The genus Lespedeza Michaux was described by Richard in 1803 (Nakai, 1925; Ricker, 1934; Hochreutiner, 1934) based on a North American species, L. sessiliflora Michx. (now regarded as a synonym of L. virginaica (L.) Britton). A detailed account of the taxonomic history of the genus Lespedeza covering the period up to 1873 is given in a monograph on this genus by Maximowicz (1873).

The generic delimitation of Lespedeza was controversial. Maximowicz (1873) regarded Campylotropis, Lespedeza, and Microlespedeza as subgenera of the genus Lespedeza. Schindler (1912) raised the subgenus Microlespedeza of Maximowicz to a new genus, Kummerowia. Based on its inflorescence and other characters Schindler (1913) recognized the three subgenera of Maximowicz as distinct genera and also recognized two sections in the genus Lespedeza, sect. Macrolespedeza and Eulespedeza (= Lespedeza), as did Maximowicz (1873).

Although Nakai (1927) regarded Campylotropis as congeneric with Lespedeza, he recognized no subgenera and only three sections in Lespedeza: Campylotropis, Macrolespedeza, and Eulespedeza. Kummerowia was regarded as a distinct genus by him. Nakai (1939) established the section Heterolespedeza based on Momiyama's observation of bud phyllotaxy in L. Buergeri (Momiyama, 1933), and L. Maximowiazii is also included in this section.

Ohashi (1971) recognized Lespedeza and Kummerowia as distinct genera and Campylotropis as congeneric with Lespedeza in his study of the tribe Coronilleae. But later, he regarded Kummerowia as congeneric with Lespedeza, while Campylotropis as a distinct genus (Ohashi, 1982b). Ohashi (1982a) also recognized Macrolespedeza as a sub-genus in the genus Lespedeza. This subgenus, according to him, consists of two sections, Macrolespedeza and Heterolespedeza. We studied the branching pattern of the vegetative shoots and the inflorescences of Kummerowia and gave evidence for the distinguishing between Lespedeza and Kummerowia (Akiyama & Ohba, 1985).

In the section Macrolespedeza Maximowicz recognized five species three of them reported from Japan. Schindler (1913) examined almost all the type and authentic specimens, and then revised the taxonomy. He recognized eight species in sect. Macrolespedeza, four of them from Japan.

Nakai studied Japanese and Korean species of Lespedeza, chiefly herbarium specimens, and used various combinations of vegetative characters to distinguish the species but paid little attention to floral features. In 1927 he published. "Lespedeza of Japan and Korea." This is regarded as a standard work on species growing in the two countries. He recognized 18 species in sect. Macrolespedeza of which 14 are from Japan, including seven new species. He also regarded ten species as endemic.

Hatusima (1967) studied the species and the infraspecific taxa under sect. Macrolespedeza and Heterolespedeza from Japan, Korea, and Taiwan. He partially evaluated the importance of the characters used by Nakai (1927) and others including Ohwi (1953, 1965a, b) and Kitamura & Murata (1961).

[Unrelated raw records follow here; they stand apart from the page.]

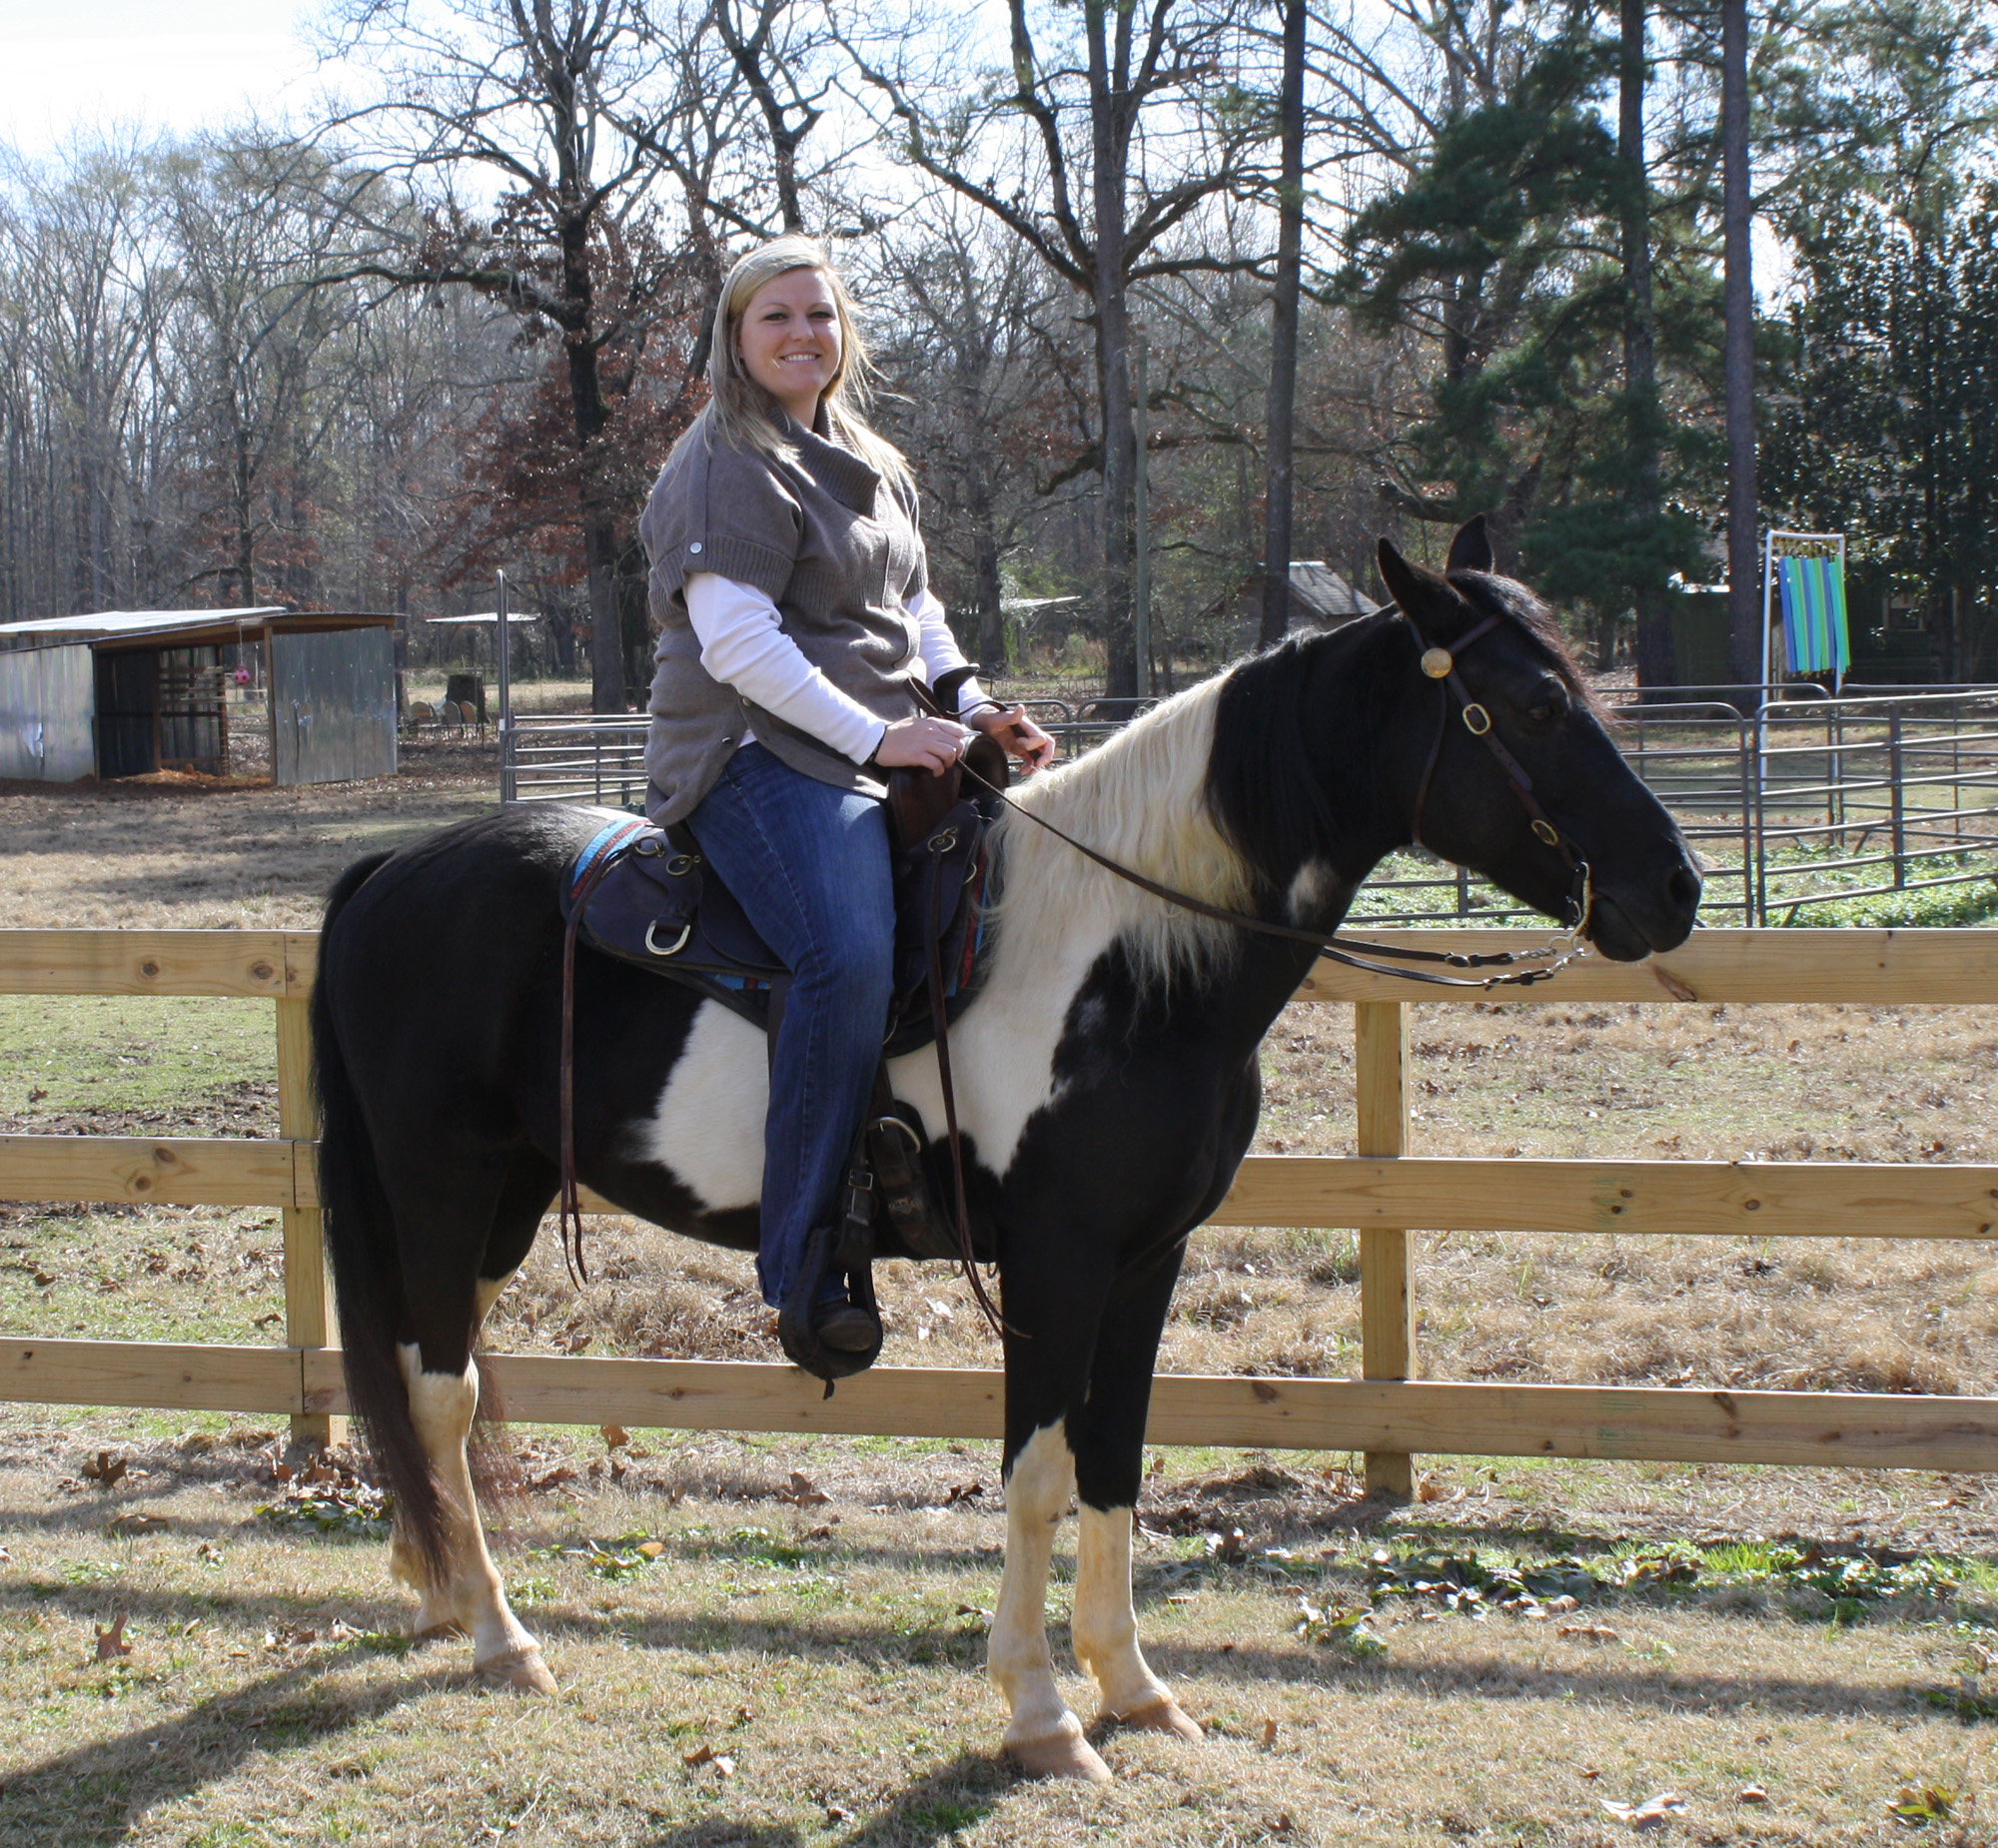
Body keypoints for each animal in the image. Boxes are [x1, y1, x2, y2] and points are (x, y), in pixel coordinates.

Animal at [309, 520, 1701, 1782]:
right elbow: (1034, 1473)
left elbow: (1114, 1462)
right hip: (441, 1189)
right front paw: (1040, 1712)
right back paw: (497, 1631)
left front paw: (1133, 1687)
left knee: (424, 1370)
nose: (1676, 886)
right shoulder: (1054, 1263)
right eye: (1531, 702)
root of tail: (385, 872)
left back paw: (435, 1578)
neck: (1125, 955)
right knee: (440, 1387)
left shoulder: (1146, 1260)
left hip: (499, 1207)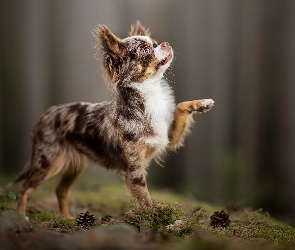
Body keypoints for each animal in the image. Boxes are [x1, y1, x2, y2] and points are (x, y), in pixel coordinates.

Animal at [12, 22, 215, 219]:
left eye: (155, 43)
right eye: (146, 50)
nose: (165, 44)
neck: (149, 95)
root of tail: (43, 116)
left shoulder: (169, 137)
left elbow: (180, 107)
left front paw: (202, 103)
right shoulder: (134, 170)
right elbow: (145, 197)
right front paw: (155, 215)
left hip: (75, 166)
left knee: (60, 190)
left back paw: (67, 218)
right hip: (48, 163)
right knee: (24, 188)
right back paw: (21, 217)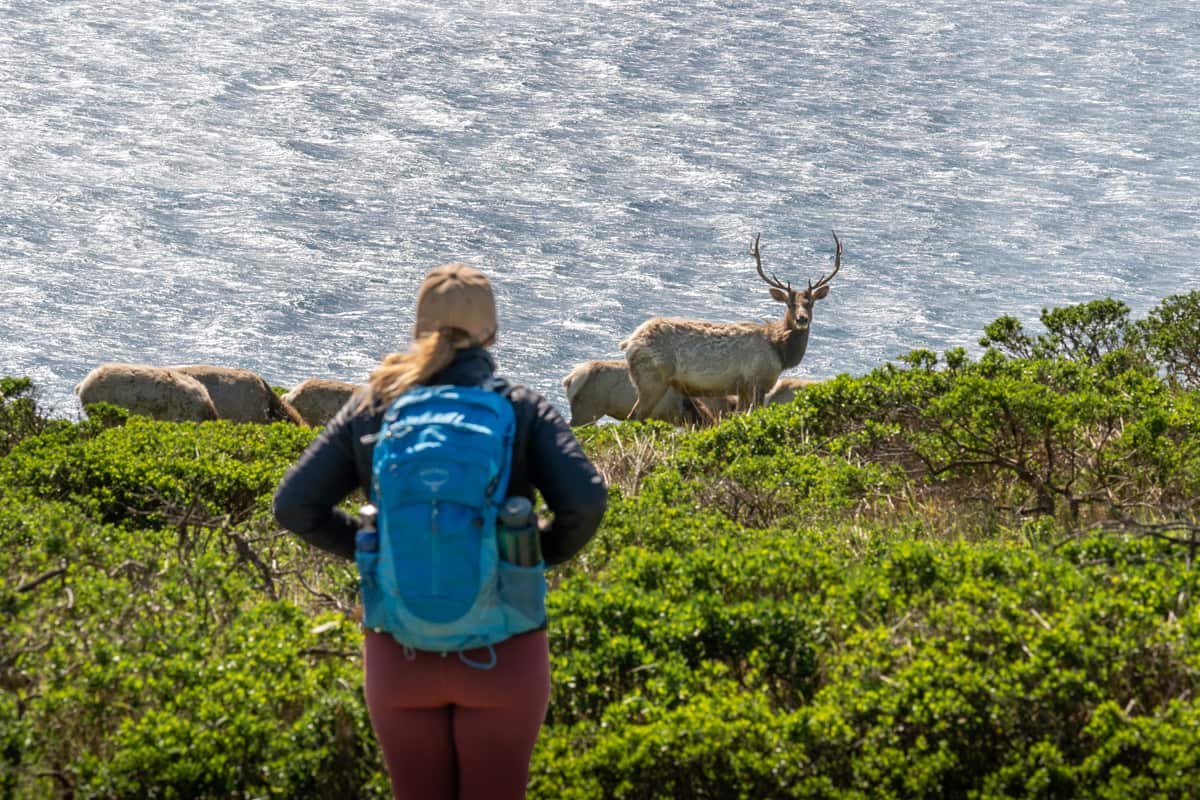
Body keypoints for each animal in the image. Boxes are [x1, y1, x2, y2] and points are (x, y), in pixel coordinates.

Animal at [621, 231, 841, 419]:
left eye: (810, 303)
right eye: (789, 304)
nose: (802, 319)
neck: (780, 351)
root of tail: (629, 342)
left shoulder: (742, 388)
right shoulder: (755, 380)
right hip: (652, 378)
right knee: (634, 416)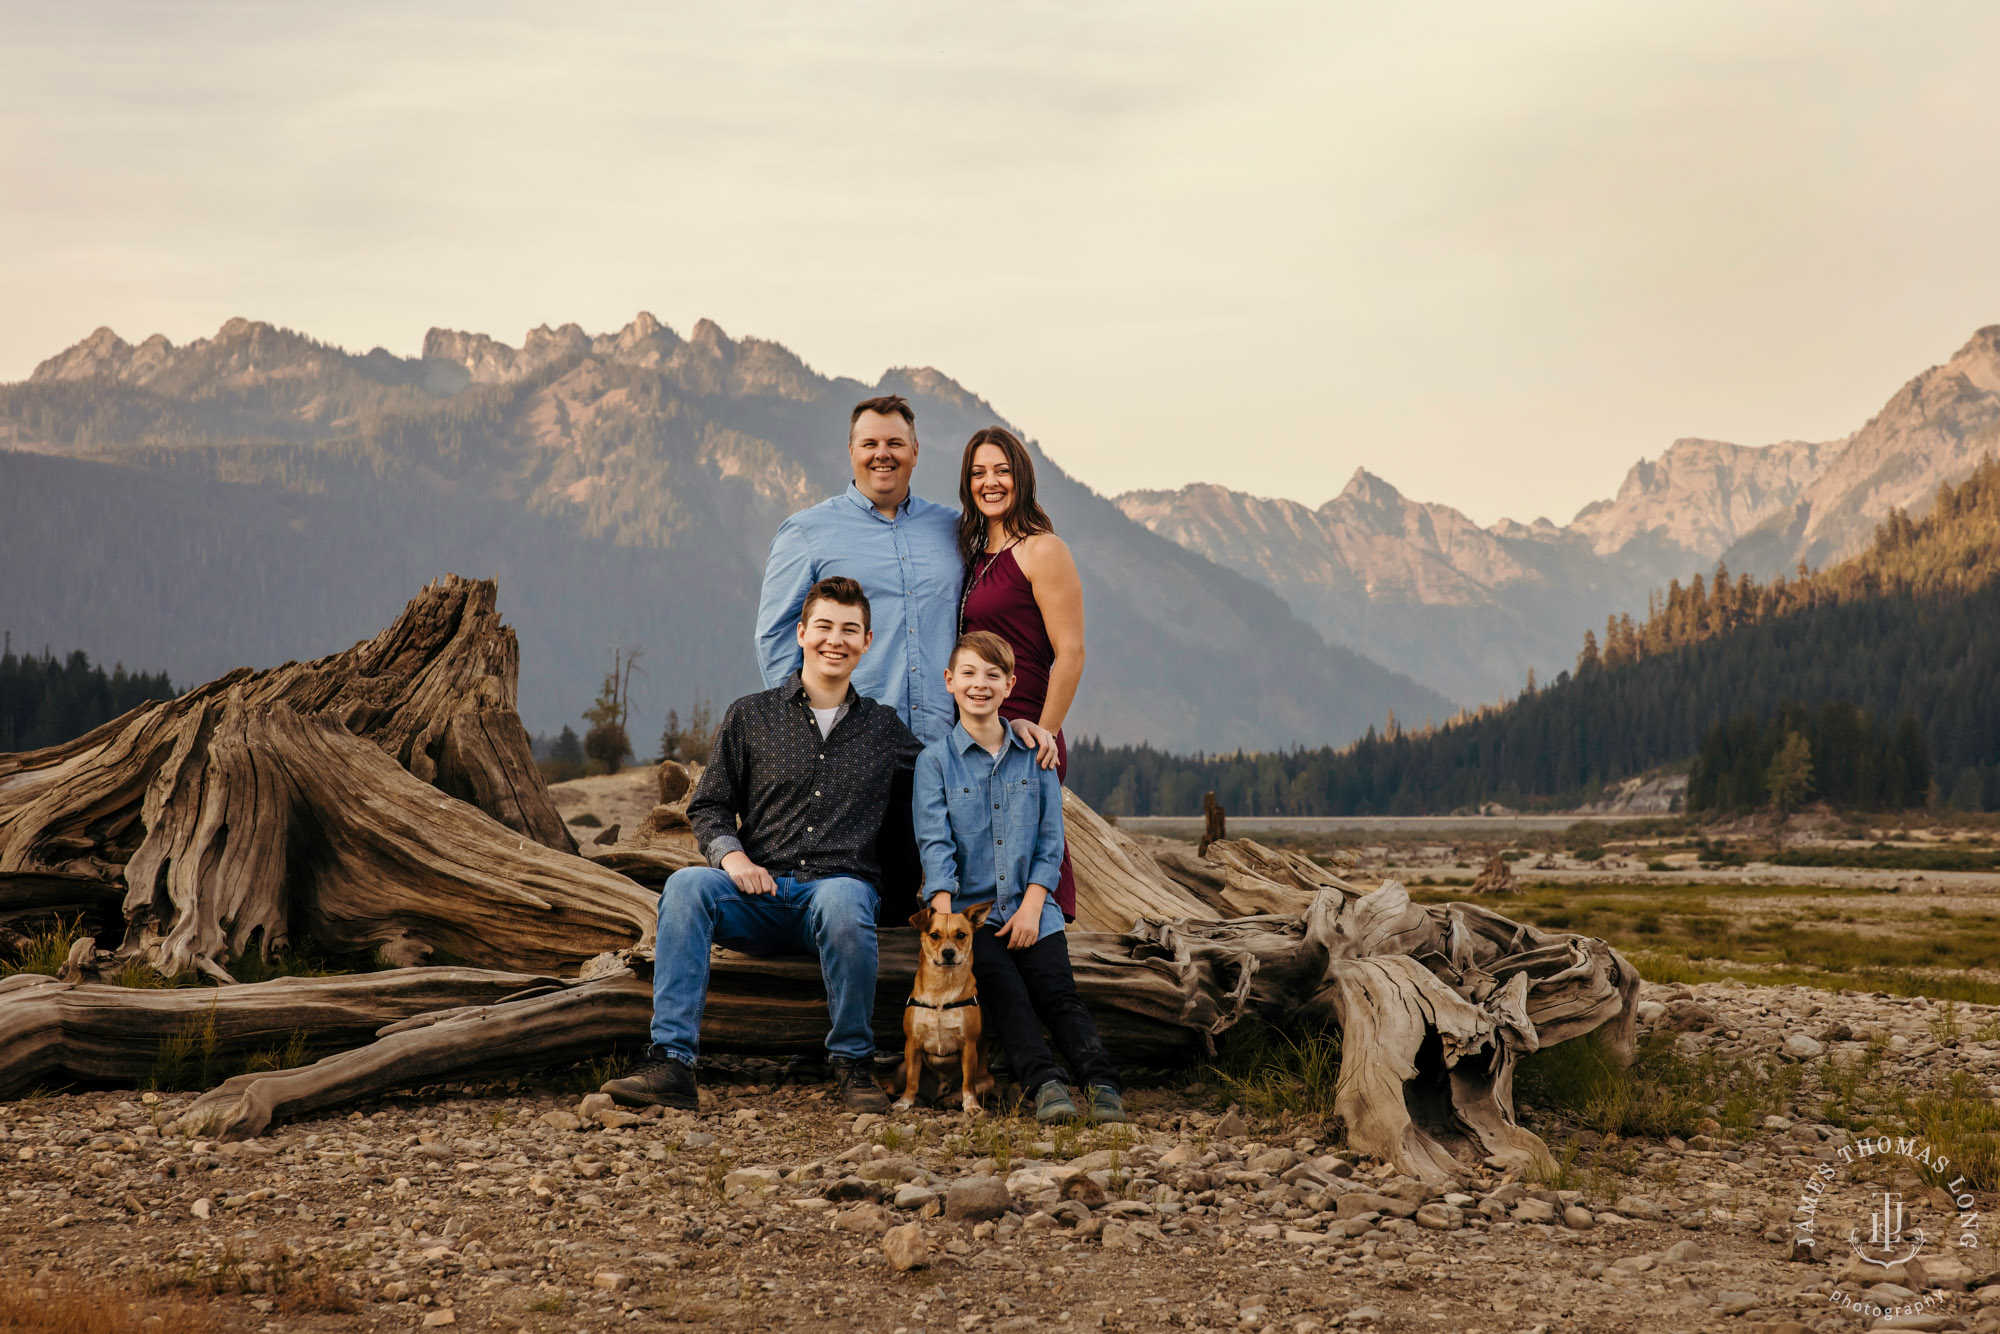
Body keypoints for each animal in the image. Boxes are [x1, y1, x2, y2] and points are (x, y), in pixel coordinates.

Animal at [896, 896, 996, 1120]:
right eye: (934, 935)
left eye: (961, 935)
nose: (948, 952)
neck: (941, 989)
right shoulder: (912, 1043)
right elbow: (912, 1081)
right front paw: (904, 1102)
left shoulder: (968, 1045)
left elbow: (968, 1083)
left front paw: (971, 1106)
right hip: (901, 1066)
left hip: (988, 1080)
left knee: (962, 1089)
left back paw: (950, 1100)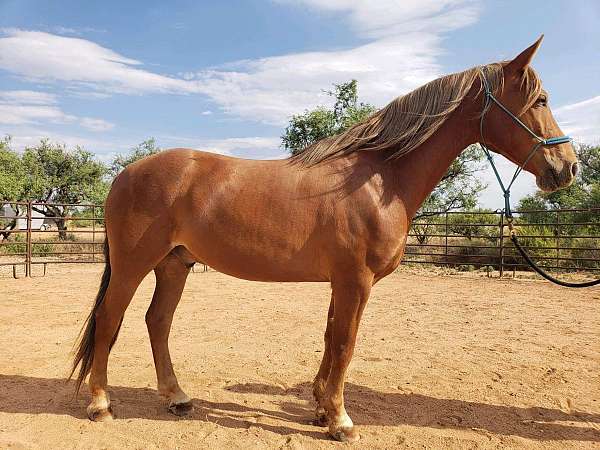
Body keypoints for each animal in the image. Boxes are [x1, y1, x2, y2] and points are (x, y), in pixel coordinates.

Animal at [69, 36, 576, 442]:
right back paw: (101, 404)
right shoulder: (356, 281)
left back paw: (176, 396)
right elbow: (346, 343)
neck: (379, 179)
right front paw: (340, 421)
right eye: (541, 99)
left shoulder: (342, 281)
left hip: (174, 264)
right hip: (135, 265)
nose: (568, 167)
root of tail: (125, 174)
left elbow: (332, 338)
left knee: (158, 322)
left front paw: (319, 408)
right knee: (110, 319)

His evaluation, however, depended on personal impressions, and are unsatisfactory. He did not attempt to find significant characters within flowers and did not mention the floral features except for the calyx. No revision has been published after that, although some of the Japanese species belonging to sect. Macrolespedeza were discussed by Murata (1978) and Ohashi (1981, 1986).

Interspecific hybridization is known in both sections of Lespedeza, sect. Lespedeza (Clewell, 1964, 1966) and sect. Macrolespedeza (Lee, 1965). Clewell revealed the intermediate appearance of morphological characters as well as cytological evidence and pollen stainability for detecting interspecific hybridization. However, Lee did not mention any concept or criteria to distinguish the hybrids from the species recognized by him. We studied the interspecific hybridization of sect. Macrolespedeza in Japan (Akiyama & Ohba, 1982, 1983a, c), and judged the occurrence of hybrids from the intermediate appearance of morphological characters and some reduction of pollen stainability (Akiyama & Ohba, 1982). We also noticed the occurrence of introgressive hybridization which shows a morphological continuity and irregularity in the reduction of pollen stainability (Akiyama & Ohba, 1983a).